There have been numerous stories over the weekend deciphering/guessing what happened to gold last week. What a complete waste of time, energy, and focus. Another in a long list of reasons why so many struggle in markets. I’m in markets/my goal is to (hopefully) make profits as often as possible. Focusing on all of the ancillary nonsense has zero positive influence on me meeting my goal. Those of you who have been reading this blog for awhile know that (in the big picture) I am mainly focused on the overall TREND of the market. And also (if there has been no major ENDING ACTION of the overall TREND) where/when are the higher PROBABILITY/lower RISK entry points into the market in sync with the bigger TREND. That’s a mouthful, so basically it means for example in gold currently, I believe the major trend is up, and we have seen no major ending action.
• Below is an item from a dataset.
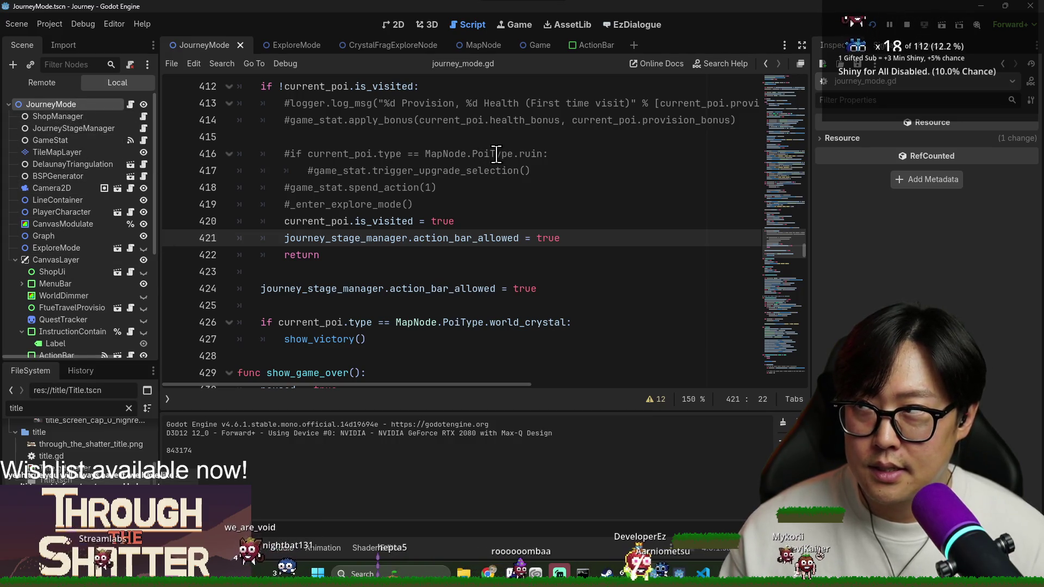
{"action": "key", "text": "BackSpace"}
{"action": "left_click", "coordinate": [463, 185]}
{"action": "key", "text": "ctrl+s"}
So I want to identify those good (sometimes great) entry points in harmony with the UPTREND. Meaning I want to identify the better/best places to enter buy orders.
On Patrick and Sharon’s show on Friday, Open Phones Friday, (scroll down that page to listen) I called in to give a quick market update and also to give an update about buying gold into the 11:30ish AM sell stop run courtesy of the strong hands and “manipulators”. Let me explain the thought process. I have been posting this chart of gold for several months. It’s the same chart (cleaned up a bit) which I use. I kept repeating that the $1252 support area (actually, for me it’s always going to be below the support area to lower the RISK even more) is the first decent area to enter longer term purchases (and shorter term trades) – below $1200 is a much better spot to enter for longer term. But below $1252 was a good probability entry point. And I believed there were a lot of sell stops below $1252, so when I saw the stops being triggered, I entered some buy orders – long term “nibbling” physical and also an ETF trade. And I talked about it a few minutes later on the show, late in the second hour.
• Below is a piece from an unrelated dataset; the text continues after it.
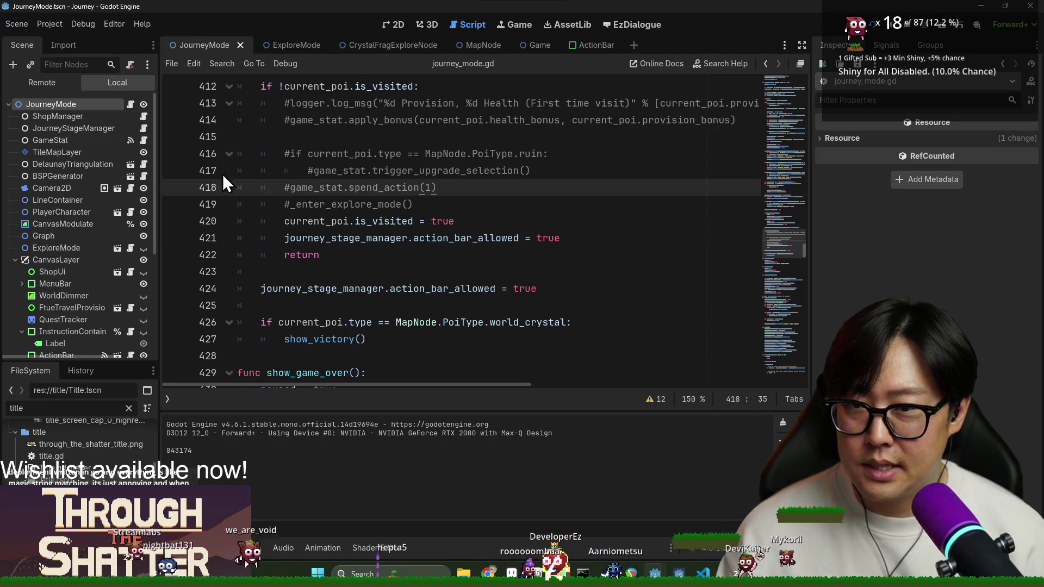
{"action": "key", "text": "Down"}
So for an investment, I’m not trying to “pick a bottom” so to speak, I’m trying to identify the good/better entry points (low/lower RISK and high/higher PROBABILITIES) into the market and combined with being in sync with the overall TREND. (Very short term trading is mainly about SUPPORT and RESISTANCE points.) And I’ve mentioned this area in gold many times as a good area to potentially enter buy orders. So my suggestion has been this – if you have little/no gold, then use the $1252 area as a place to buy, but keep some funds available, because there is a much better area marked on the chart around $1200 (preferably below $1191). I do believe there will be a retest of the December 2015 lows, but at a much higher low. But if you have a lot of gold already, just nibble at $1252, and wait for below $1200 and a better time frame later in Q4 to deploy funds. So on Friday, I took my own advice and “nibbled” on physical gold and I also did a short term trade of an ETF into the sell stops. (For a more detailed view of the mechanics of the running of the sell stops, and the technical situation over the last few days, here is an annotated 5 minute chart.) As for gold currently, that was a good short term ending action, but there was a lot of volume and I do believe the $1243 lows will be re-tested.
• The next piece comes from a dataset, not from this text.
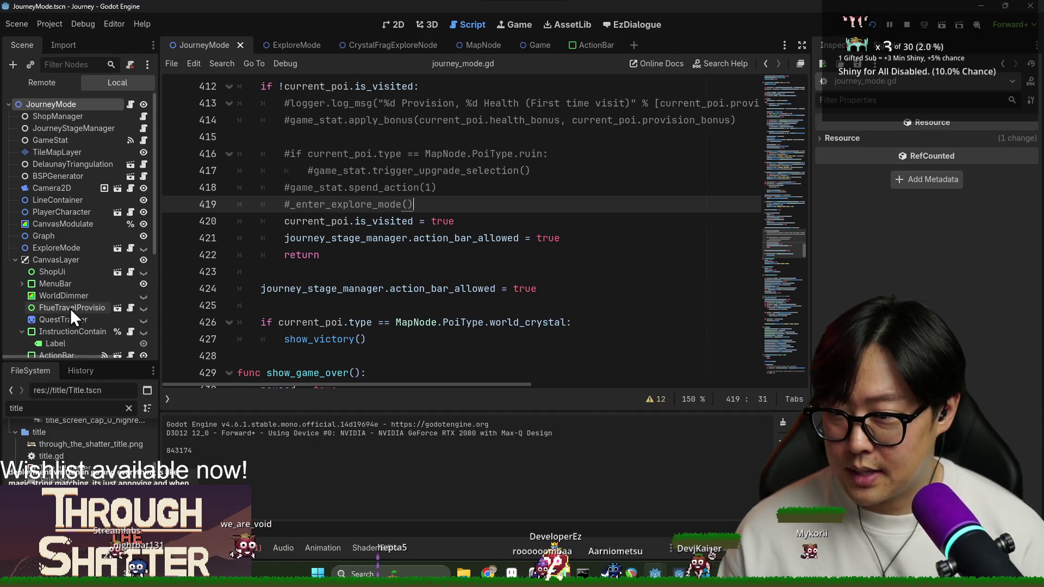
Step: Jump from the ActionBar node's signal connections to the _on_action_requested handler
{"action": "left_click", "coordinate": [74, 307]}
So to wrap up, I am not trying to “pick bottoms”, so to speak. I’m trying to identify (ahead of time) the better/best entry points into a market in sync with the overall trend. That’s how I can be prepared and can anticipate/act (not react) if a good opportunity arises.
I don’t believe that we have yet seen the lows in gold from the reaction off of the July high. But all I have control over is when/if I enter and exit a market. And I want to enter at what I perceive to be the better/best places. Below $1191 and later in Q4 is an even better place/time to enter, but in a bull market we often wait for the more “ideal” entry points which never appear. If a better opportunity arises, I hope to deploy more funds.